Bien qu’on ait tassé les braises sous le couvre-feu, si on en possédait un ou qu’on les ait soigneusement couvertes de cendre, le feu, parfois, mourait. Il fallait alors ou bien aller chercher des braises chez le voisin (1) ou battre le briquet.

Un moyen parmi d’autres de produire du feu

Plusieurs techniques bien connues pour produire le feu consistent à frotter ensemble deux objets de bois : en tournant une baguette avec ses mains, avec un arc ou avec une forme de vilebrequin, une baguette frottée dans une raie creusée dans un morceau de bois et j’en passe. 

On a aussi frotté un objet de métal contre une pierre de silex. C’est le fusil. On l’appelle aussi briquet et batte-feu. Les vidéos des adeptes de plein air et de ceux qui se préparent à survivre au chaos universel (qui devrait, semble-t-il, nous frapper sous peu) en faisant du camping au fond des bois, nous font tous voir comment on s’en sert.

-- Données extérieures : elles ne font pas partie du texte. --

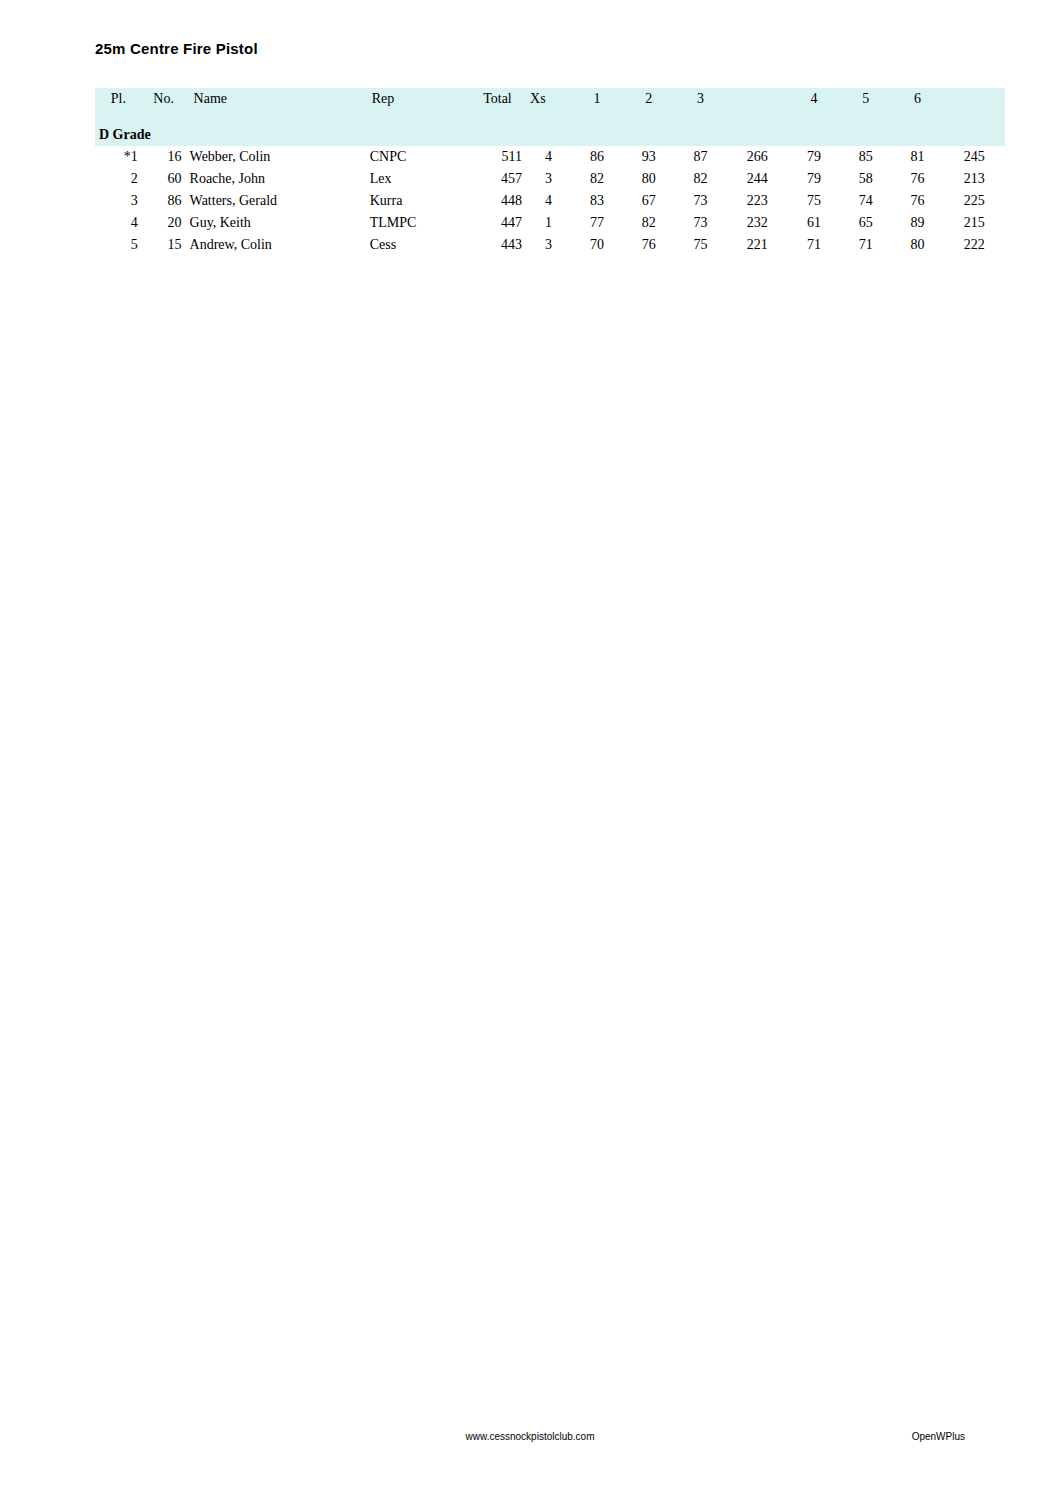25m Centre Fire Pistol
| Pl. | No. | Name | Rep | Total | Xs | 1 | 2 | 3 | | 4 | 5 | 6 | |
| --- | --- | --- | --- | --- | --- | --- | --- | --- | --- | --- | --- | --- | --- |
| D Grade |
| *1 | 16 | Webber, Colin | CNPC | 511 | 4 | 86 | 93 | 87 | 266 | 79 | 85 | 81 | 245 |
| 2 | 60 | Roache, John | Lex | 457 | 3 | 82 | 80 | 82 | 244 | 79 | 58 | 76 | 213 |
| 3 | 86 | Watters, Gerald | Kurra | 448 | 4 | 83 | 67 | 73 | 223 | 75 | 74 | 76 | 225 |
| 4 | 20 | Guy, Keith | TLMPC | 447 | 1 | 77 | 82 | 73 | 232 | 61 | 65 | 89 | 215 |
| 5 | 15 | Andrew, Colin | Cess | 443 | 3 | 70 | 76 | 75 | 221 | 71 | 71 | 80 | 222 |
www.cessnockpistolclub.com
OpenWPlus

Le processus est simple : on frotte le fusil sur un morceau de silex. La dureté de la pierre arrache des éclats de carbone à l’acier. Ces éclats chauffés par le frottement volent en étincelles. Celles-ci enflamment l’amadou ou une autre matière facilement inflammable.

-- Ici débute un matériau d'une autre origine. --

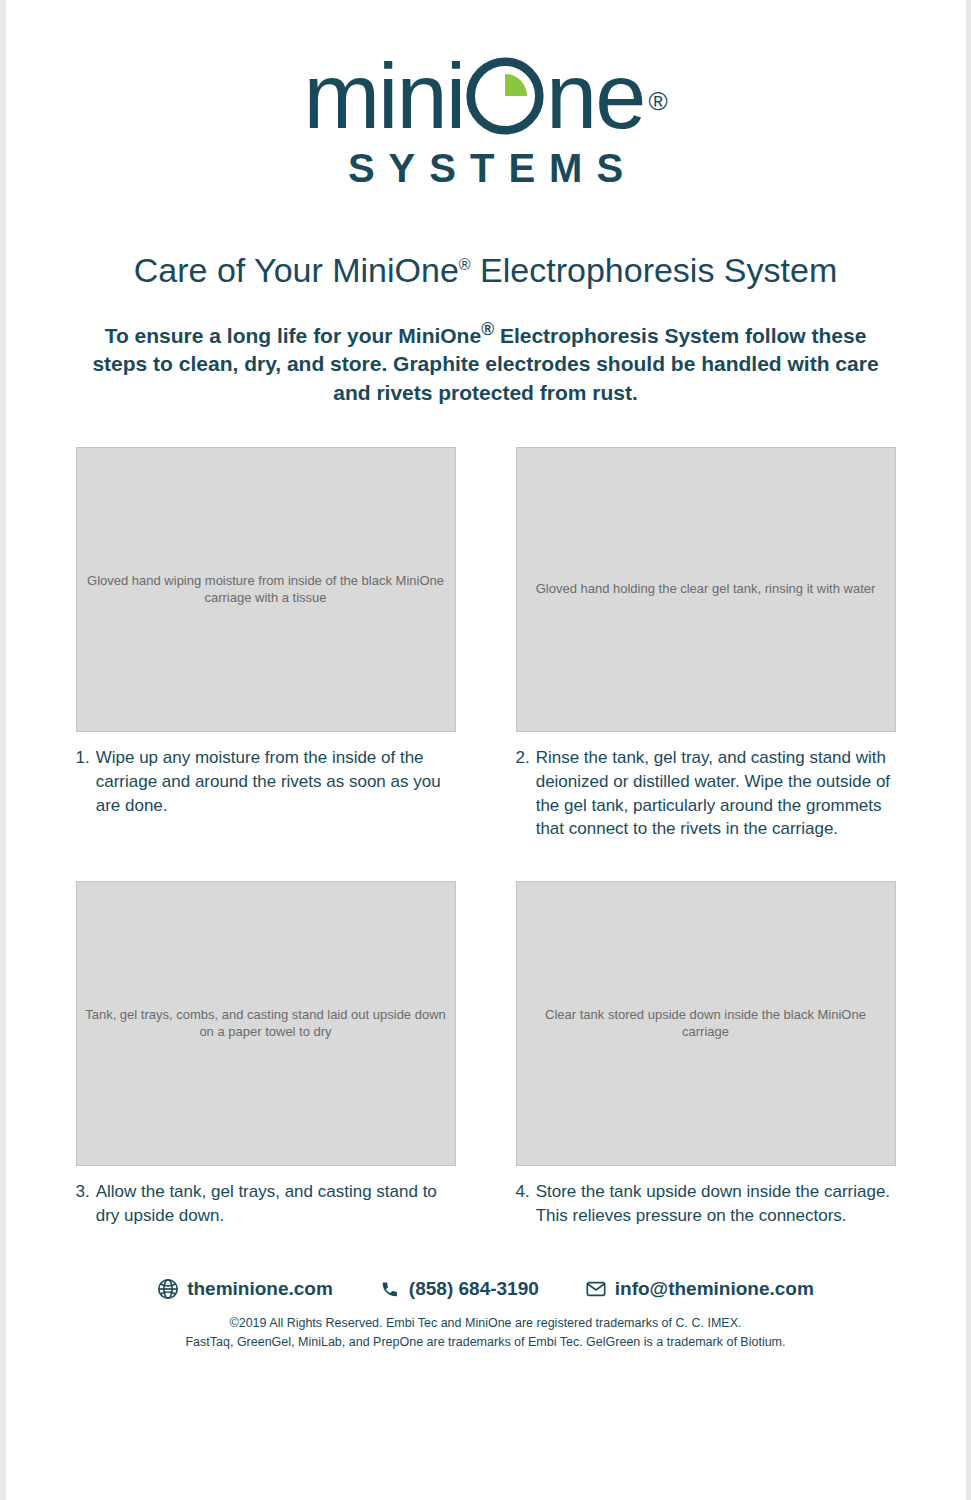mini ne®
SYSTEMS
Care of Your MiniOne® Electrophoresis System
To ensure a long life for your MiniOne® Electrophoresis System follow these steps to clean, dry, and store. Graphite electrodes should be handled with care and rivets protected from rust.
Gloved hand wiping moisture from inside of the black MiniOne carriage with a tissue
1. Wipe up any moisture from the inside of the carriage and around the rivets as soon as you are done.
Gloved hand holding the clear gel tank, rinsing it with water
2. Rinse the tank, gel tray, and casting stand with deionized or distilled water. Wipe the outside of the gel tank, particularly around the grommets that connect to the rivets in the carriage.
Tank, gel trays, combs, and casting stand laid out upside down on a paper towel to dry
3. Allow the tank, gel trays, and casting stand to dry upside down.
Clear tank stored upside down inside the black MiniOne carriage
4. Store the tank upside down inside the carriage. This relieves pressure on the connectors.
theminione.com (858) 684-3190 info@theminione.com
©2019 All Rights Reserved. Embi Tec and MiniOne are registered trademarks of C. C. IMEX.
FastTaq, GreenGel, MiniLab, and PrepOne are trademarks of Embi Tec. GelGreen is a trademark of Biotium.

Il y a une légère variante chez Seymour-Lyndsay qui propose de frotter la pierre sur le briquet. Un détail vous me direz.

The method of using was to hold the steel, which was in the form of a hook or loop, in the left hand a few inches above the tinder and strike it a sharp downward blow with the flint.
(page 55)

Un ustensile ancien et universel

Il y a bien longtemps qu’on a découvert cette manière de produire du feu. Quelques musées conservent des fusils gaulois et gallo-romains.

Il y en avait partout. Il y en avait beaucoup.

Il faut noter que pour Lecoq, le fusil enflamme de l’amadou (un champignon), dont le coût relativement élevé lui fait dire que

… de ce fait, l’usage du fusil ne fut pas aussi général qu’on pourrait le penser.
(page 101)

Il me semble plutôt, on me corrigera, que c’est l’usage de l’amadou qui aurait été moins répandu. Les futurs survivants du chaos et les amateurs de camping, dans leurs vidéos, utilisent du coton carbonisé, ce qui est surement moins couteux que l’amadou. Je pense plutôt que l’usage du briquet était aussi répandu qu’on le croit.

Suffisamment répandu pour devenir un objet de commerce

En Nouvelle-France, on pourrait même croire que toutes les maisons en possédaient, qu’il était ici d’usage courant aux 17e et 18e siècles (2).

Cette affirmation se justifie avec les 63  douzaines de batte-feux en inventaire chez le seul marchand Lemoyne à Montréal en 1685. En 1681, la population de Montréal totalisait 1388 personnes. Il y avait 638 célibataires de moins de 15 ans d’âge qui vivaient sans doute encore chez leurs parents (3). En gros, un seul marchand possédait donc en inventaire 756 briquets pour un bassin de clients constitué des 750 personnes de plus de 15 ans d’âge.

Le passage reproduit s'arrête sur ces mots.